Data shown section start
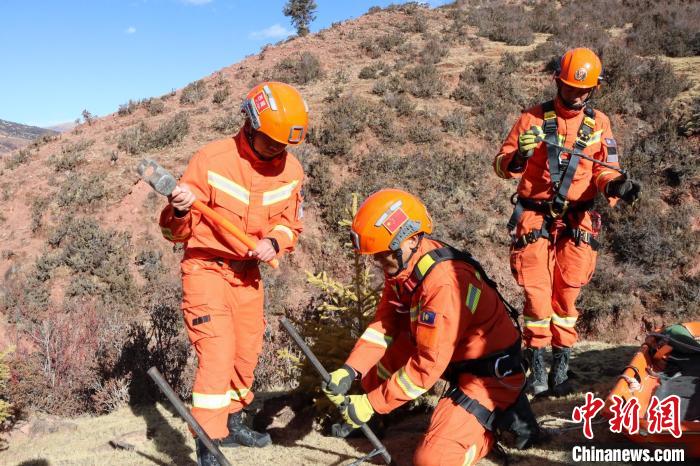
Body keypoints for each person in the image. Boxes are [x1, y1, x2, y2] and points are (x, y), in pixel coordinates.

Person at [322, 189, 541, 466]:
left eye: (383, 255)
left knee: (433, 460)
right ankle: (378, 415)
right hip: (452, 357)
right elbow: (385, 322)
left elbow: (428, 366)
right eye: (375, 256)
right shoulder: (403, 266)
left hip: (487, 375)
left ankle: (491, 429)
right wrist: (351, 369)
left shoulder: (443, 284)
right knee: (390, 349)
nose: (378, 262)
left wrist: (373, 402)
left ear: (411, 240)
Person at [159, 81, 308, 465]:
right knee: (217, 355)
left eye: (283, 145)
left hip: (248, 275)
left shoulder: (292, 170)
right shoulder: (211, 160)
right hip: (206, 269)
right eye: (271, 142)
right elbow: (174, 232)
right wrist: (178, 210)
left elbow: (292, 225)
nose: (278, 150)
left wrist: (274, 242)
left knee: (245, 354)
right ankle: (209, 447)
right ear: (250, 125)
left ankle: (234, 420)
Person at [493, 48, 641, 397]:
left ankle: (561, 369)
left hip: (578, 219)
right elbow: (501, 165)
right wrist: (521, 155)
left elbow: (604, 167)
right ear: (558, 81)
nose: (575, 95)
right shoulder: (530, 119)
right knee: (537, 296)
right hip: (535, 218)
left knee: (568, 296)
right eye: (569, 88)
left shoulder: (599, 123)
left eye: (583, 90)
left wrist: (616, 184)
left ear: (593, 89)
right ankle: (538, 368)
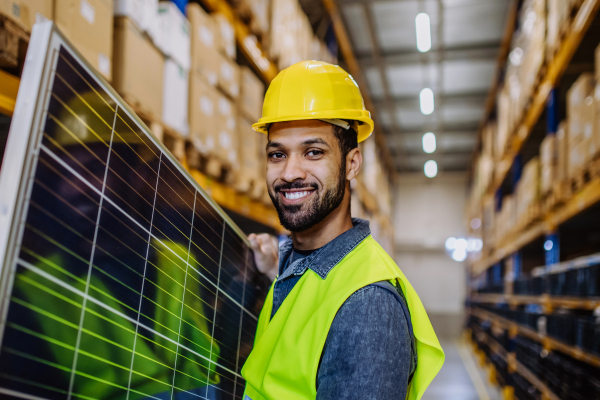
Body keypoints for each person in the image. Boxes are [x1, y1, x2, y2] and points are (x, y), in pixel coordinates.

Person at [241, 61, 445, 400]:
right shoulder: (298, 266)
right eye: (277, 154)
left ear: (352, 163)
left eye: (313, 152)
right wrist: (275, 269)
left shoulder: (367, 307)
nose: (290, 172)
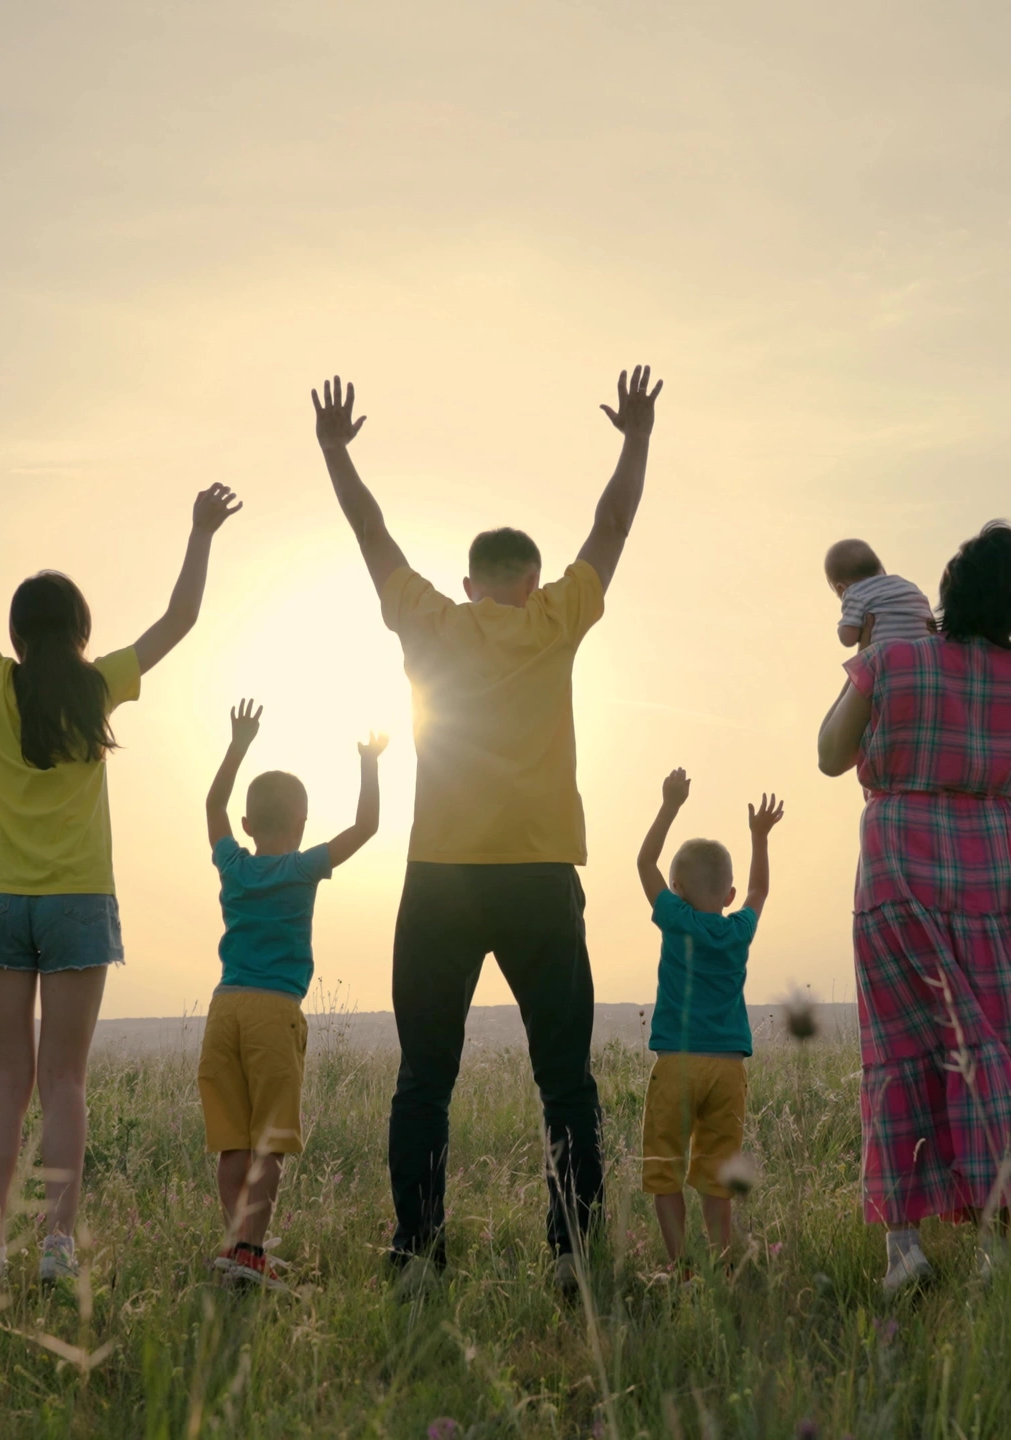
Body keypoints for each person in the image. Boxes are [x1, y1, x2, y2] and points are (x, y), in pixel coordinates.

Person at [309, 366, 662, 1288]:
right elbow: (614, 527)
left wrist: (337, 454)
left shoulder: (431, 620)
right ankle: (571, 1260)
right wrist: (635, 437)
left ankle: (418, 1251)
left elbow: (371, 532)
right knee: (567, 1082)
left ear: (470, 583)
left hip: (442, 877)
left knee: (426, 1079)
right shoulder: (557, 618)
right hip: (541, 876)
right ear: (532, 579)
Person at [0, 468, 243, 1287]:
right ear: (79, 629)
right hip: (75, 902)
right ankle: (58, 1246)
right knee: (65, 1081)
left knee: (7, 1080)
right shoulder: (98, 686)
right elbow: (181, 619)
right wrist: (201, 532)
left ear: (18, 634)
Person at [817, 521, 1011, 1295]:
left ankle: (906, 1248)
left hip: (899, 866)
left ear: (947, 591)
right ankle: (998, 1242)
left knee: (900, 1049)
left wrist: (862, 667)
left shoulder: (889, 660)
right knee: (993, 1045)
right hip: (994, 871)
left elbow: (829, 753)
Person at [199, 699, 387, 1289]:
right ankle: (251, 1254)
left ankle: (238, 1247)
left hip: (224, 1007)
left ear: (249, 825)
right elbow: (366, 828)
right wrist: (369, 764)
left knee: (233, 1144)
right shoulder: (304, 868)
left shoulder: (233, 863)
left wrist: (239, 744)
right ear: (302, 822)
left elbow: (212, 805)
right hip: (273, 1012)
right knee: (269, 1147)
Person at [631, 769, 782, 1270]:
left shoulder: (674, 918)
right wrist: (759, 838)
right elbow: (761, 889)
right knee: (718, 1178)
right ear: (729, 894)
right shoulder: (738, 928)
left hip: (677, 1064)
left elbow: (643, 862)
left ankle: (679, 1270)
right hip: (728, 1069)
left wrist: (670, 804)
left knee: (664, 1173)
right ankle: (720, 1266)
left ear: (675, 889)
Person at [825, 539, 937, 651]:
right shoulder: (908, 586)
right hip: (927, 651)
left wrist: (842, 629)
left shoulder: (854, 593)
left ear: (840, 589)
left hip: (888, 657)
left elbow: (848, 640)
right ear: (883, 570)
Data shown section end
◆ Assignment
Out of the data above, give again only the lines starting at the one holding "left ear: (470, 583)" and ending at the one holding "right shoulder: (908, 586)", unchanged.

◆ Exercise response
left ear: (470, 583)
left hip: (442, 877)
left knee: (426, 1079)
right shoulder: (557, 618)
right hip: (541, 876)
right ear: (532, 579)
Person at [0, 468, 243, 1287]:
right ear: (79, 629)
right hip: (75, 902)
right ankle: (58, 1246)
right knee: (65, 1081)
left knee: (7, 1080)
right shoulder: (98, 686)
right elbow: (181, 619)
right wrist: (201, 532)
left ear: (18, 634)
Person at [817, 521, 1011, 1295]:
left ankle: (906, 1248)
left hip: (899, 866)
left ear: (947, 591)
right ankle: (998, 1242)
left knee: (900, 1049)
left wrist: (862, 667)
left shoulder: (889, 660)
right knee: (993, 1045)
right hip: (994, 871)
left elbow: (829, 753)
Person at [199, 699, 387, 1289]:
right ankle: (251, 1254)
left ankle: (238, 1247)
left hip: (224, 1007)
left ear: (249, 825)
right elbow: (366, 828)
right wrist: (369, 764)
left knee: (233, 1144)
right shoulder: (304, 868)
left shoulder: (233, 863)
left wrist: (239, 744)
right ear: (302, 822)
left elbow: (212, 805)
right hip: (273, 1012)
right knee: (269, 1147)
Person at [631, 769, 782, 1270]:
left shoulder: (674, 918)
right wrist: (759, 838)
right elbow: (761, 889)
right knee: (718, 1178)
right ear: (729, 894)
right shoulder: (738, 928)
left hip: (677, 1064)
left elbow: (643, 862)
left ankle: (679, 1270)
right hip: (728, 1069)
left wrist: (670, 804)
left knee: (664, 1173)
right ankle: (720, 1266)
left ear: (675, 889)
Person at [825, 539, 937, 651]:
right shoulder: (908, 586)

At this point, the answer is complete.